(3 years, 4 months ago)
Commons ChamberI am pleased that the hon. Member for North East Derbyshire (Lee Rowley) took us back to the position pertaining to March last year, because that is a very important piece of context for this whole debate. It informs the decisions we took then: what we knew about the likely course of the pandemic and how much, in fact, we now know was probably guesswork. I will return to that, because I think it is an important piece of context for the decisions that this House took then and the accountability we are now entitled to demand of Government for the exercise of the powers that this House gave them at that time. Effectively, we gave them the powers on trust.
My right hon. and hon. Friends will support the motion in a Division; however, by way of clarification, we will do so because of the words that SNP Members have put in it, not necessarily because of many of the arguments that they have advanced in support of it. The inquiry requires to be early. There is no real justification for a delay until the spring of next year. The hon. Member for South Suffolk (James Cartlidge) spoke about the social contract. As I said to him at the time, I very much share his analysis. In fact, it is because of that social contract, which essentially comes down to the relationship between the citizen and the state, that an early and thorough, but not overly lengthy, inquiry is absolutely necessary.

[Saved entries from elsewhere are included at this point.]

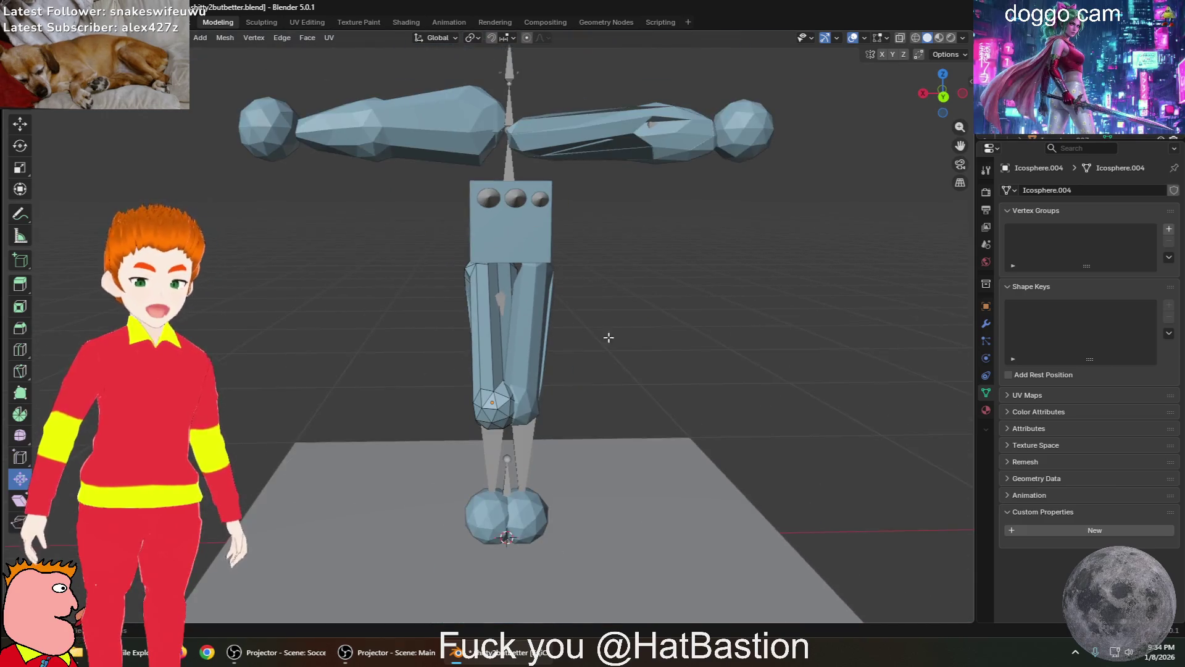
From a frontal view, box-select the lower leg's bottom face ring and extrude it down to the base
scroll(617, 262, "up", 4)
scroll(579, 334, "up", 4)
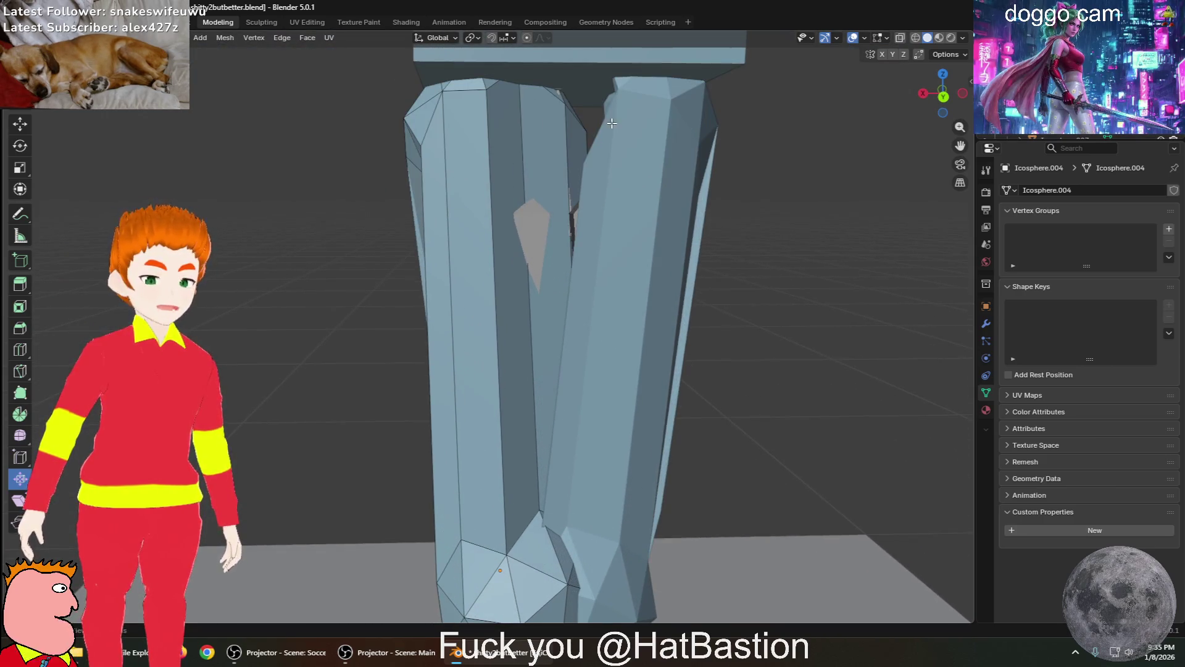
scroll(646, 416, "down", 3)
mouse_move(646, 416)
middle_mouse_down()
mouse_move(581, 515)
mouse_move(571, 480)
middle_mouse_up()
scroll(571, 479, "up", 5)
scroll(497, 439, "down", 5)
mouse_move(616, 535)
middle_mouse_down()
mouse_move(640, 498)
mouse_move(735, 532)
mouse_move(700, 559)
mouse_move(683, 543)
mouse_move(659, 339)
mouse_move(683, 309)
mouse_move(628, 428)
mouse_move(623, 479)
middle_mouse_up()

To go back to the spirit of March 2020, there was a genuine sense of national endeavour. It was a rare moment in public life, because there was a sense that—in that much misused and overused phrase—we were “all in this together”. It pains me to say that many of the things that we have seen and heard, and that we have discussed today, have done so much to damage and diminish that sense of national endeavour. The earliest possible clarity and resolution of these things—to pick up the words of the hon. Member for North East Derbyshire, the earliest opportunity to decide what is hyperbole and what is hard fact—matters for our politics as a whole.
I was here when the House voted to go to war in Iraq. I believed then, and have believed since, that that was a major strategic error in the United Kingdom’s foreign policy. That was in 2003. It took until 2016 for us to get the Chilcot inquiry report—all 12 volumes and executive summary of it. I do not think that it is hyperbole to say that by the time the report came the moment had somewhat passed. Personally, I still use that report—six volumes act as a laptop stand, and the other six ensure that the door will not blow shut if I open the window. That, I am afraid, is the danger that faces us, and it is why we have to have an early start to the inquiry. If the need for restrictions has passed, as the Prime Minister and so many of his Back Benchers have told us, surely the time has come for us to start that work.
I am sympathetic to the views of those who act as scientific and medical advisers, but the inquiry, when it comes, will have to deal with so much more than just the public health aspects. We need a bit of sympathetic and strategic planning of the time to be taken. The matter that we are talking about today—covid contracts—is exactly the sort of thing that could be dealt with in the early stages of the inquiry, which is why we should be able to start it.
On the comments that the right hon. Gentleman makes about some of the aspects that could be considered now, yes, we are coming towards the end of the pandemic, but we are still in it. Considering that some fiscal measures will go on until at least September, does he not agree that we should wait until we can review the pandemic as a whole and then make meaningful conclusions, as opposed to trying to make quick ones now? Surely we do it right or we do it quickly.